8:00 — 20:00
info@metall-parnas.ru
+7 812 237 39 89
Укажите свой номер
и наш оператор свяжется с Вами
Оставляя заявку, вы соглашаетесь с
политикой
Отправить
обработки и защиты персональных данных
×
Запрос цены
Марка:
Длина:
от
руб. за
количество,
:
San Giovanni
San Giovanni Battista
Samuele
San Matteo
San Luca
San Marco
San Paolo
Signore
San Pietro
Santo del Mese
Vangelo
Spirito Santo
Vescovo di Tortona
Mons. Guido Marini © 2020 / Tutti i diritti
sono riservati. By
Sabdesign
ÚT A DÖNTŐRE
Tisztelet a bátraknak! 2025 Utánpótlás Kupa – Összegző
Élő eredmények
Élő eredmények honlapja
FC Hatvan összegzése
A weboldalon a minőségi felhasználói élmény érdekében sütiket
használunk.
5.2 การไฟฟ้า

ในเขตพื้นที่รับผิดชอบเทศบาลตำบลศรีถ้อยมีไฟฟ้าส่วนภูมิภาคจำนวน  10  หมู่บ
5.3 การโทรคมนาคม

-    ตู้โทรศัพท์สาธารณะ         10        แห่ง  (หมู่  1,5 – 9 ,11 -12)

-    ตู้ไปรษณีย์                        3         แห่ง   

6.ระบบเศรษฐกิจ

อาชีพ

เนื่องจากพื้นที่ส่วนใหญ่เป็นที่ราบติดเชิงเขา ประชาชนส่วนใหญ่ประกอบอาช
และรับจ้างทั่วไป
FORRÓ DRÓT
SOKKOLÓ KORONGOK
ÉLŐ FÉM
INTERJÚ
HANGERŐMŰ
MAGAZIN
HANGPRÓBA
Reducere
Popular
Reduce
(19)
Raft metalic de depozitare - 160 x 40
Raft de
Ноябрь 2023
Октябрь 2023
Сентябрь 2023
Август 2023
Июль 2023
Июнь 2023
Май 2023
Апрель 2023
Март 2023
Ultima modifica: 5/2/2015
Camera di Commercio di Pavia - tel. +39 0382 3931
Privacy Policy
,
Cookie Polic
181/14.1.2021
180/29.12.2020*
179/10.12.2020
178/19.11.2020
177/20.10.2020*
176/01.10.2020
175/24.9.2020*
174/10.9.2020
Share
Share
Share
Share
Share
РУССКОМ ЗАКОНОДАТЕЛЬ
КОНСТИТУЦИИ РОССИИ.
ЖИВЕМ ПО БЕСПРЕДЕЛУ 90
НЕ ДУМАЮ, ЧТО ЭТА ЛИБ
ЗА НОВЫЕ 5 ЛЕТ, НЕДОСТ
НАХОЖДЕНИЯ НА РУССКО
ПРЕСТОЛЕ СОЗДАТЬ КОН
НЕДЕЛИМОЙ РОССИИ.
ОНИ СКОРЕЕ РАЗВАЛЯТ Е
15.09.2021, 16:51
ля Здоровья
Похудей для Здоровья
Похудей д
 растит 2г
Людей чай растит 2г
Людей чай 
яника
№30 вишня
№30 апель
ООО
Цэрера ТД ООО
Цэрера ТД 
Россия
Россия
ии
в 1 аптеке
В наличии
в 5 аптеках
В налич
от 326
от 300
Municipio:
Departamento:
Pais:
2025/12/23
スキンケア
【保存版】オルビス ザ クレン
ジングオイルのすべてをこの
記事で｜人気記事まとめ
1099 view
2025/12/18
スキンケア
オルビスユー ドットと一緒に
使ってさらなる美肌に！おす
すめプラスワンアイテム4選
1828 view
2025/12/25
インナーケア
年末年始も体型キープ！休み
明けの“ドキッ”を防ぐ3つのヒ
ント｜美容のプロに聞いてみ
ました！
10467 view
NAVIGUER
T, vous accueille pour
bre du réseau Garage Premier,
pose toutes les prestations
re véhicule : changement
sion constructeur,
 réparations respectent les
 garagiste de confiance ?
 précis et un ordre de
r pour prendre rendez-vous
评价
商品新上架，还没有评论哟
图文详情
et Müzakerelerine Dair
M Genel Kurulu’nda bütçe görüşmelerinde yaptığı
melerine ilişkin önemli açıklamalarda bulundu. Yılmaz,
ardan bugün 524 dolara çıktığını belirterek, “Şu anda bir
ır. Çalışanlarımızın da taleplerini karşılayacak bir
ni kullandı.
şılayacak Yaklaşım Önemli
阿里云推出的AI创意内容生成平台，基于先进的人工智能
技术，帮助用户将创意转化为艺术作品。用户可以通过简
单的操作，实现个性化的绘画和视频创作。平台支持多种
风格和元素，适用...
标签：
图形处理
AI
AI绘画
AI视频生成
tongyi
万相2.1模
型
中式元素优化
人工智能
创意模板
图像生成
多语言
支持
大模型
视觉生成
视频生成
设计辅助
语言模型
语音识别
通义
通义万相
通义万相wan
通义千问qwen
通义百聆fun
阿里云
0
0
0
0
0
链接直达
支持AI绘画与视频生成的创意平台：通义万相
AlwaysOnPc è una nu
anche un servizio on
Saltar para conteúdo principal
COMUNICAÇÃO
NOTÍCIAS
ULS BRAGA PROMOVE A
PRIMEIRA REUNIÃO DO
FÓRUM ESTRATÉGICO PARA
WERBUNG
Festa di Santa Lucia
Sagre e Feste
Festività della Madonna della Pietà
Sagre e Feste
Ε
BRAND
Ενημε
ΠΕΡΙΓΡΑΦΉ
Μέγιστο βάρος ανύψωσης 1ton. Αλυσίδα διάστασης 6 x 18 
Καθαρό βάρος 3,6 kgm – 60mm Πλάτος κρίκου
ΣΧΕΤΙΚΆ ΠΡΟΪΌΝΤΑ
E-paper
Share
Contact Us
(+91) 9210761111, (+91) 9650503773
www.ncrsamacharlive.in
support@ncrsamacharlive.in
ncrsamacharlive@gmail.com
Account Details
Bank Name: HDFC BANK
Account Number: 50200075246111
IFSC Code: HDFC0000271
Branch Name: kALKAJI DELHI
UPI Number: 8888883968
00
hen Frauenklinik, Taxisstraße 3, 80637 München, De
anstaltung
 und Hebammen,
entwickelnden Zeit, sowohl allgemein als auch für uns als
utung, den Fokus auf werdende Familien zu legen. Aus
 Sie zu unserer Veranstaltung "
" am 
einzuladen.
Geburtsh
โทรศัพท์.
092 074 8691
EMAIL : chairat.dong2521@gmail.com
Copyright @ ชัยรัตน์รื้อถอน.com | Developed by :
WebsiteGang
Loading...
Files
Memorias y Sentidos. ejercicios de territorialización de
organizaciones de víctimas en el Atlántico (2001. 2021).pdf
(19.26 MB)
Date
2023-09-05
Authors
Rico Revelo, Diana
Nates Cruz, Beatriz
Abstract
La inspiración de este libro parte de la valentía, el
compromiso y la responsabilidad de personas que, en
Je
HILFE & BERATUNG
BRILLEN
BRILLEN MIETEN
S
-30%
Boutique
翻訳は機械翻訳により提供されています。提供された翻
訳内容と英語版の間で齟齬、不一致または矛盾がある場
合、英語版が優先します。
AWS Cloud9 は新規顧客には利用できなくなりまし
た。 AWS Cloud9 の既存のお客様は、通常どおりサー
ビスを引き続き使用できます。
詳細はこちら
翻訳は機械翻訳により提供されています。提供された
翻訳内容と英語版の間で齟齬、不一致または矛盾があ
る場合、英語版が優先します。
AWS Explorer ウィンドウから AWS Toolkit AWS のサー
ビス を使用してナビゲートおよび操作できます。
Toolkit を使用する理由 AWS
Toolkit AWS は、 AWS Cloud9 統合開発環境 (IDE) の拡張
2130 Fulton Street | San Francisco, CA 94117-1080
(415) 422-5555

::::

§ About this task
Reproduce the full listing above, character for character.

§ Solution to this exercise
8:00 — 20:00
info@metall-parnas.ru
+7 812 237 39 89
Укажите свой номер
и наш оператор свяжется с Вами
Оставляя заявку, вы соглашаетесь с
политикой
Отправить
обработки и защиты персональных данных
×
Запрос цены
Марка:
Длина:
от
руб. за
количество,
:
San Giovanni
San Giovanni Battista
Samuele
San Matteo
San Luca
San Marco
San Paolo
Signore
San Pietro
Santo del Mese
Vangelo
Spirito Santo
Vescovo di Tortona
Mons. Guido Marini © 2020 / Tutti i diritti
sono riservati. By
Sabdesign
ÚT A DÖNTŐRE
Tisztelet a bátraknak! 2025 Utánpótlás Kupa – Összegző
Élő eredmények
Élő eredmények honlapja
FC Hatvan összegzése
A weboldalon a minőségi felhasználói élmény érdekében sütiket
használunk.
5.2 การไฟฟ้า

ในเขตพื้นที่รับผิดชอบเทศบาลตำบลศรีถ้อยมีไฟฟ้าส่วนภูมิภาคจำนวน  10  หมู่บ
5.3 การโทรคมนาคม

-    ตู้โทรศัพท์สาธารณะ         10        แห่ง  (หมู่  1,5 – 9 ,11 -12)

-    ตู้ไปรษณีย์                        3         แห่ง   

6.ระบบเศรษฐกิจ

อาชีพ

เนื่องจากพื้นที่ส่วนใหญ่เป็นที่ราบติดเชิงเขา ประชาชนส่วนใหญ่ประกอบอาช
และรับจ้างทั่วไป
FORRÓ DRÓT
SOKKOLÓ KORONGOK
ÉLŐ FÉM
INTERJÚ
HANGERŐMŰ
MAGAZIN
HANGPRÓBA
Reducere
Popular
Reduce
(19)
Raft metalic de depozitare - 160 x 40
Raft de
Ноябрь 2023
Октябрь 2023
Сентябрь 2023
Август 2023
Июль 2023
Июнь 2023
Май 2023
Апрель 2023
Март 2023
Ultima modifica: 5/2/2015
Camera di Commercio di Pavia - tel. +39 0382 3931
Privacy Policy
,
Cookie Polic
181/14.1.2021
180/29.12.2020*
179/10.12.2020
178/19.11.2020
177/20.10.2020*
176/01.10.2020
175/24.9.2020*
174/10.9.2020
Share
Share
Share
Share
Share
РУССКОМ ЗАКОНОДАТЕЛЬ
КОНСТИТУЦИИ РОССИИ.
ЖИВЕМ ПО БЕСПРЕДЕЛУ 90
НЕ ДУМАЮ, ЧТО ЭТА ЛИБ
ЗА НОВЫЕ 5 ЛЕТ, НЕДОСТ
НАХОЖДЕНИЯ НА РУССКО
ПРЕСТОЛЕ СОЗДАТЬ КОН
НЕДЕЛИМОЙ РОССИИ.
ОНИ СКОРЕЕ РАЗВАЛЯТ Е
15.09.2021, 16:51
ля Здоровья
Похудей для Здоровья
Похудей д
 растит 2г
Людей чай растит 2г
Людей чай 
яника
№30 вишня
№30 апель
ООО
Цэрера ТД ООО
Цэрера ТД 
Россия
Россия
ии
в 1 аптеке
В наличии
в 5 аптеках
В налич
от 326
от 300
Municipio:
Departamento:
Pais:
2025/12/23
スキンケア
【保存版】オルビス ザ クレン
ジングオイルのすべてをこの
記事で｜人気記事まとめ
1099 view
2025/12/18
スキンケア
オルビスユー ドットと一緒に
使ってさらなる美肌に！おす
すめプラスワンアイテム4選
1828 view
2025/12/25
インナーケア
年末年始も体型キープ！休み
明けの“ドキッ”を防ぐ3つのヒ
ント｜美容のプロに聞いてみ
ました！
10467 view
NAVIGUER
T, vous accueille pour
bre du réseau Garage Premier,
pose toutes les prestations
re véhicule : changement
sion constructeur,
 réparations respectent les
 garagiste de confiance ?
 précis et un ordre de
r pour prendre rendez-vous
评价
商品新上架，还没有评论哟
图文详情
et Müzakerelerine Dair
M Genel Kurulu’nda bütçe görüşmelerinde yaptığı
melerine ilişkin önemli açıklamalarda bulundu. Yılmaz,
ardan bugün 524 dolara çıktığını belirterek, “Şu anda bir
ır. Çalışanlarımızın da taleplerini karşılayacak bir
ni kullandı.
şılayacak Yaklaşım Önemli
阿里云推出的AI创意内容生成平台，基于先进的人工智能
技术，帮助用户将创意转化为艺术作品。用户可以通过简
单的操作，实现个性化的绘画和视频创作。平台支持多种
风格和元素，适用...
标签：
图形处理
AI
AI绘画
AI视频生成
tongyi
万相2.1模
型
中式元素优化
人工智能
创意模板
图像生成
多语言
支持
大模型
视觉生成
视频生成
设计辅助
语言模型
语音识别
通义
通义万相
通义万相wan
通义千问qwen
通义百聆fun
阿里云
0
0
0
0
0
链接直达
支持AI绘画与视频生成的创意平台：通义万相
AlwaysOnPc è una nu
anche un servizio on
Saltar para conteúdo principal
COMUNICAÇÃO
NOTÍCIAS
ULS BRAGA PROMOVE A
PRIMEIRA REUNIÃO DO
FÓRUM ESTRATÉGICO PARA
WERBUNG
Festa di Santa Lucia
Sagre e Feste
Festività della Madonna della Pietà
Sagre e Feste
Ε
BRAND
Ενημε
ΠΕΡΙΓΡΑΦΉ
Μέγιστο βάρος ανύψωσης 1ton. Αλυσίδα διάστασης 6 x 18 
Καθαρό βάρος 3,6 kgm – 60mm Πλάτος κρίκου
ΣΧΕΤΙΚΆ ΠΡΟΪΌΝΤΑ
E-paper
Share
Contact Us
(+91) 9210761111, (+91) 9650503773
www.ncrsamacharlive.in
support@ncrsamacharlive.in
ncrsamacharlive@gmail.com
Account Details
Bank Name: HDFC BANK
Account Number: 50200075246111
IFSC Code: HDFC0000271
Branch Name: kALKAJI DELHI
UPI Number: 8888883968
00
hen Frauenklinik, Taxisstraße 3, 80637 München, De
anstaltung
 und Hebammen,
entwickelnden Zeit, sowohl allgemein als auch für uns als
utung, den Fokus auf werdende Familien zu legen. Aus
 Sie zu unserer Veranstaltung "
" am 
einzuladen.
Geburtsh
โทรศัพท์.
092 074 8691
EMAIL : chairat.dong2521@gmail.com
Copyright @ ชัยรัตน์รื้อถอน.com | Developed by :
WebsiteGang
Loading...
Files
Memorias y Sentidos. ejercicios de territorialización de
organizaciones de víctimas en el Atlántico (2001. 2021).pdf
(19.26 MB)
Date
2023-09-05
Authors
Rico Revelo, Diana
Nates Cruz, Beatriz
Abstract
La inspiración de este libro parte de la valentía, el
compromiso y la responsabilidad de personas que, en
Je
HILFE & BERATUNG
BRILLEN
BRILLEN MIETEN
S
-30%
Boutique
翻訳は機械翻訳により提供されています。提供された翻
訳内容と英語版の間で齟齬、不一致または矛盾がある場
合、英語版が優先します。
AWS Cloud9 は新規顧客には利用できなくなりまし
た。 AWS Cloud9 の既存のお客様は、通常どおりサー
ビスを引き続き使用できます。
詳細はこちら
翻訳は機械翻訳により提供されています。提供された
翻訳内容と英語版の間で齟齬、不一致または矛盾があ
る場合、英語版が優先します。
AWS Explorer ウィンドウから AWS Toolkit AWS のサー
ビス を使用してナビゲートおよび操作できます。
Toolkit を使用する理由 AWS
Toolkit AWS は、 AWS Cloud9 統合開発環境 (IDE) の拡張
2130 Fulton Street | San Francisco, CA 94117-1080
(415) 422-5555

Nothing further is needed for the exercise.